== DIRECTION ==
Pick out every line in the records below that contains the string "skCircle", and copy each one in full.

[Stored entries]
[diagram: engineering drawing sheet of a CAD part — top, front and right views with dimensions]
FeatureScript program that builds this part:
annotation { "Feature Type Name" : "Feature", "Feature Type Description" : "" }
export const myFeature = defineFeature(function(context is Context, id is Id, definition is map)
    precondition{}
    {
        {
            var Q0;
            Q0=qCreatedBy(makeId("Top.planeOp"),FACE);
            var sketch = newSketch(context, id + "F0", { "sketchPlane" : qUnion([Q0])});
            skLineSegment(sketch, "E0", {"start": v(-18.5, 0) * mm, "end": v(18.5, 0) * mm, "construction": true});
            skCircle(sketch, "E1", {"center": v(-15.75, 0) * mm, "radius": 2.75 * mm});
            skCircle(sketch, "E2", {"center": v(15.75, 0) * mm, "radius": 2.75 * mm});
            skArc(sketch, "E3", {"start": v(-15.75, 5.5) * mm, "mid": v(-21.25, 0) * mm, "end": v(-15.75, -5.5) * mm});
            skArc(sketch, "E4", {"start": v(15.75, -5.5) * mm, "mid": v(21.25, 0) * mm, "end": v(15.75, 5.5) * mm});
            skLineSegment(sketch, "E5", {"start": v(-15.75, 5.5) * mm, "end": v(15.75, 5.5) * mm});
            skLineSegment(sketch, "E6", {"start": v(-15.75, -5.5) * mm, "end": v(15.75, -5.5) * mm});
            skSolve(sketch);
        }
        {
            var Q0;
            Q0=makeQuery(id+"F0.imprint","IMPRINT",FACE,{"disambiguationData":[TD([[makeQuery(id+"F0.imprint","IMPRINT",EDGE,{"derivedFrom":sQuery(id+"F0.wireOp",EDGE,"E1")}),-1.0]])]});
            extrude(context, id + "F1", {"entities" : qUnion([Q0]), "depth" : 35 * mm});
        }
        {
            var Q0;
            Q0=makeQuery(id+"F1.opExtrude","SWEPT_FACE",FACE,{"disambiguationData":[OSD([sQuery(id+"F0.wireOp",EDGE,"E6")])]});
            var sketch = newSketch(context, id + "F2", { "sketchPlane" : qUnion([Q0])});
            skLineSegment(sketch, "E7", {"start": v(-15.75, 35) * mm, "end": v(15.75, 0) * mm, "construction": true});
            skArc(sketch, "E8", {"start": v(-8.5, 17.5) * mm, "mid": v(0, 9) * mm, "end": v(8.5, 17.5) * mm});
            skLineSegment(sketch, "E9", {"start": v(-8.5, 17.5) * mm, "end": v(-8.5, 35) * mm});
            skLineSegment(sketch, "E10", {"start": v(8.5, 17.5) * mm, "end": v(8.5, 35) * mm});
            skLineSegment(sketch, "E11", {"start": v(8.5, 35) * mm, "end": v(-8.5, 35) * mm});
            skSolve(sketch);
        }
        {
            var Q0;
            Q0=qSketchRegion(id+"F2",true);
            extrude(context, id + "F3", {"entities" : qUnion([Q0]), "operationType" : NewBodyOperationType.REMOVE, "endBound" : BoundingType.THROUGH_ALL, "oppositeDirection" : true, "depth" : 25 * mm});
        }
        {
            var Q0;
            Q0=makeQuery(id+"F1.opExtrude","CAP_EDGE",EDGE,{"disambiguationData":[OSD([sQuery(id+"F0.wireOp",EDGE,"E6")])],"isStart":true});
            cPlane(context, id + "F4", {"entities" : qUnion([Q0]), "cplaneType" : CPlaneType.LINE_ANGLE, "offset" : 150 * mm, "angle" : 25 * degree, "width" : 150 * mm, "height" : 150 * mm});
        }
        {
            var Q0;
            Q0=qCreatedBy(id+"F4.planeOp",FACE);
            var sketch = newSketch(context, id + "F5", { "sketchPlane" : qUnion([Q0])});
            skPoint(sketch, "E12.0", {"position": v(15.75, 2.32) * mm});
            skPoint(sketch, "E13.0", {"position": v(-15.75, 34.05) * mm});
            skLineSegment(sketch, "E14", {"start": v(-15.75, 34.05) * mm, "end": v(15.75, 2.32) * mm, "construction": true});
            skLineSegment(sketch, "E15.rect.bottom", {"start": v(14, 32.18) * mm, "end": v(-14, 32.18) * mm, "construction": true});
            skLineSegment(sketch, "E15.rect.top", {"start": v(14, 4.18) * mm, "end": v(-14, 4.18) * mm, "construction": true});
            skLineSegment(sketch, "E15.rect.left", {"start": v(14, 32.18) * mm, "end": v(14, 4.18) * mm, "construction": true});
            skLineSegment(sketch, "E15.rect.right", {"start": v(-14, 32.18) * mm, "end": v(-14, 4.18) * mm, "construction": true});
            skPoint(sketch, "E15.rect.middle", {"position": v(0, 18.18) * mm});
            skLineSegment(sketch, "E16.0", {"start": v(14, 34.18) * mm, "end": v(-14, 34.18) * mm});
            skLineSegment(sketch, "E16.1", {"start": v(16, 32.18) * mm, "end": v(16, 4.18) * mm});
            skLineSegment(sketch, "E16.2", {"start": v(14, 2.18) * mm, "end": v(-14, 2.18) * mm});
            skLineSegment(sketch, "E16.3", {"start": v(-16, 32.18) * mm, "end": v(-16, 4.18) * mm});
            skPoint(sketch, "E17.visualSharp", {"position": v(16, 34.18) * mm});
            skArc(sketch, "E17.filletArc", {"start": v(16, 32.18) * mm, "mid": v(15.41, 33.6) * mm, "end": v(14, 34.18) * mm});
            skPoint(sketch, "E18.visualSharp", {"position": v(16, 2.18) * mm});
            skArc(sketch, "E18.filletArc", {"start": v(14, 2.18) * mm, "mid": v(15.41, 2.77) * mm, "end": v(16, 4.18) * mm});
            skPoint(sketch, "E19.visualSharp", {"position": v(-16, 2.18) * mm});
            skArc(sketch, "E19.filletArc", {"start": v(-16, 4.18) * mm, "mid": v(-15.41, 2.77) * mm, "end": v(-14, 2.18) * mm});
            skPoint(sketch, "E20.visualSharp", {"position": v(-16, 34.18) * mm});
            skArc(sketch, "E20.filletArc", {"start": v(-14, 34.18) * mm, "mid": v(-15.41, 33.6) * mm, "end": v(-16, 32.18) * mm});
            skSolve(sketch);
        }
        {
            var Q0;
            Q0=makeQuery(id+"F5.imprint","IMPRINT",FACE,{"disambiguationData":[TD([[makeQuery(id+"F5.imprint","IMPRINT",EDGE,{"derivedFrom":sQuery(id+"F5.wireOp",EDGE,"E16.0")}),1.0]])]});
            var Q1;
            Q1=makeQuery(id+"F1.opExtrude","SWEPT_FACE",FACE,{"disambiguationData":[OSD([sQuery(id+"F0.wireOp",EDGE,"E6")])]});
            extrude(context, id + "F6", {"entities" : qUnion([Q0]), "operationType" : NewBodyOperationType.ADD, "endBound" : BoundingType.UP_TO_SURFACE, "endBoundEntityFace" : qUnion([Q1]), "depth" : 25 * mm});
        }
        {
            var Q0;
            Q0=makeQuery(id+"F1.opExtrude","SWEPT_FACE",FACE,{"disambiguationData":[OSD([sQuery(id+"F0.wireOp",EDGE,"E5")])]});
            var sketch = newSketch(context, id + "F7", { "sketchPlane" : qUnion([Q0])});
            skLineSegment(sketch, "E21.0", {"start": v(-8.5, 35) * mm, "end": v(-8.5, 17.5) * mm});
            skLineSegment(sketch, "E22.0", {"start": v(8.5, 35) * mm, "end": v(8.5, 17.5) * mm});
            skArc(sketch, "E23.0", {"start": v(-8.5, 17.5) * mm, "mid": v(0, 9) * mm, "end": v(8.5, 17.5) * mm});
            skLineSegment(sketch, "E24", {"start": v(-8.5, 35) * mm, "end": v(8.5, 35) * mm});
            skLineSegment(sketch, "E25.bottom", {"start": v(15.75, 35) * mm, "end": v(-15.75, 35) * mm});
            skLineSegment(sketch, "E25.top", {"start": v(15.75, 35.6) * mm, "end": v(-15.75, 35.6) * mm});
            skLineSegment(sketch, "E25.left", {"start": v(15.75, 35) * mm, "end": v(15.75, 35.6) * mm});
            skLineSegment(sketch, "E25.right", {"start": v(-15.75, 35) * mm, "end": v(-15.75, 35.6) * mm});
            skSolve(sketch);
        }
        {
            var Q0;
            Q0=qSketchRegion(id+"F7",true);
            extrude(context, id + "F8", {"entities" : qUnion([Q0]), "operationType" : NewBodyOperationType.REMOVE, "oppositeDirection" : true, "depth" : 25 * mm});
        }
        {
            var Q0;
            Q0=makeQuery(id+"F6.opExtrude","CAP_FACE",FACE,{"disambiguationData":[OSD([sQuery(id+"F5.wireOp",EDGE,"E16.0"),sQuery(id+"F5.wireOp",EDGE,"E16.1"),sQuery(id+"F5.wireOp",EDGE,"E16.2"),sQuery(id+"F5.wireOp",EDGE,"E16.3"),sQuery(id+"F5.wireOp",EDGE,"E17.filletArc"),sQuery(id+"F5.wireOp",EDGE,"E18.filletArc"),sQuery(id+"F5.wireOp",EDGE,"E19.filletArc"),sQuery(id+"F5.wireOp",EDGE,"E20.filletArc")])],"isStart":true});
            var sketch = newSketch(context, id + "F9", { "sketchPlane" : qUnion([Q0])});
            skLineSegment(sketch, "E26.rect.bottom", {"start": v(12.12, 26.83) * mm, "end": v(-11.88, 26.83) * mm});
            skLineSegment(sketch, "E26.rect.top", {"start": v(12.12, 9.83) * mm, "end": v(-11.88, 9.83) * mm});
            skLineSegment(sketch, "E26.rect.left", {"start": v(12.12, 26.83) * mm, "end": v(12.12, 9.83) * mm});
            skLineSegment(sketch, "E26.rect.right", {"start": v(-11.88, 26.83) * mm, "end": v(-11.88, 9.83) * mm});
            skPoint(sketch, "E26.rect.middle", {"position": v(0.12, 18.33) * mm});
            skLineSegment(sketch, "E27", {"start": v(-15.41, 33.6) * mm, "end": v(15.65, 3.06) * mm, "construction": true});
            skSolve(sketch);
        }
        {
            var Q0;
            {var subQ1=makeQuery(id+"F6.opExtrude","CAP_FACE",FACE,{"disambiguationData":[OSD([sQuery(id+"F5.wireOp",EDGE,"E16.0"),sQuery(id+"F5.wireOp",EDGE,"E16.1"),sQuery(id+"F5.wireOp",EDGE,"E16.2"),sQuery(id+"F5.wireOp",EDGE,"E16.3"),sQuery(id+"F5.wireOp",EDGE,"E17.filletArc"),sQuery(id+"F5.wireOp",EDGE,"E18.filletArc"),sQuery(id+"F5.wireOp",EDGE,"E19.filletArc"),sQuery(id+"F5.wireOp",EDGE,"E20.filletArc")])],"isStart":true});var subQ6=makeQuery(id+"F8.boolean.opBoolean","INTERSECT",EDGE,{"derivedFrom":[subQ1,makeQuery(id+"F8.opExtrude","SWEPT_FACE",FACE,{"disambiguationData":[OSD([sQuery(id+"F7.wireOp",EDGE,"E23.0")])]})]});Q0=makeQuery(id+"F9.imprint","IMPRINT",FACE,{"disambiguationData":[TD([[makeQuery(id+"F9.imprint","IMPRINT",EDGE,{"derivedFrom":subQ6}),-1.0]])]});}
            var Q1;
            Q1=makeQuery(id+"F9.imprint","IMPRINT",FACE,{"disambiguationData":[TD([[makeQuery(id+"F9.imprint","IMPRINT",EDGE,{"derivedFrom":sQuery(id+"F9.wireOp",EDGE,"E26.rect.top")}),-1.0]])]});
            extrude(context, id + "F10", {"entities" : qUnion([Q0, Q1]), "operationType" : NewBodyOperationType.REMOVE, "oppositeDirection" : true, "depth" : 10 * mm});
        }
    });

== FULL RESPONSE ==
            skCircle(sketch, "E1", {"center": v(-15.75, 0) * mm, "radius": 2.75 * mm});
            skCircle(sketch, "E2", {"center": v(15.75, 0) * mm, "radius": 2.75 * mm});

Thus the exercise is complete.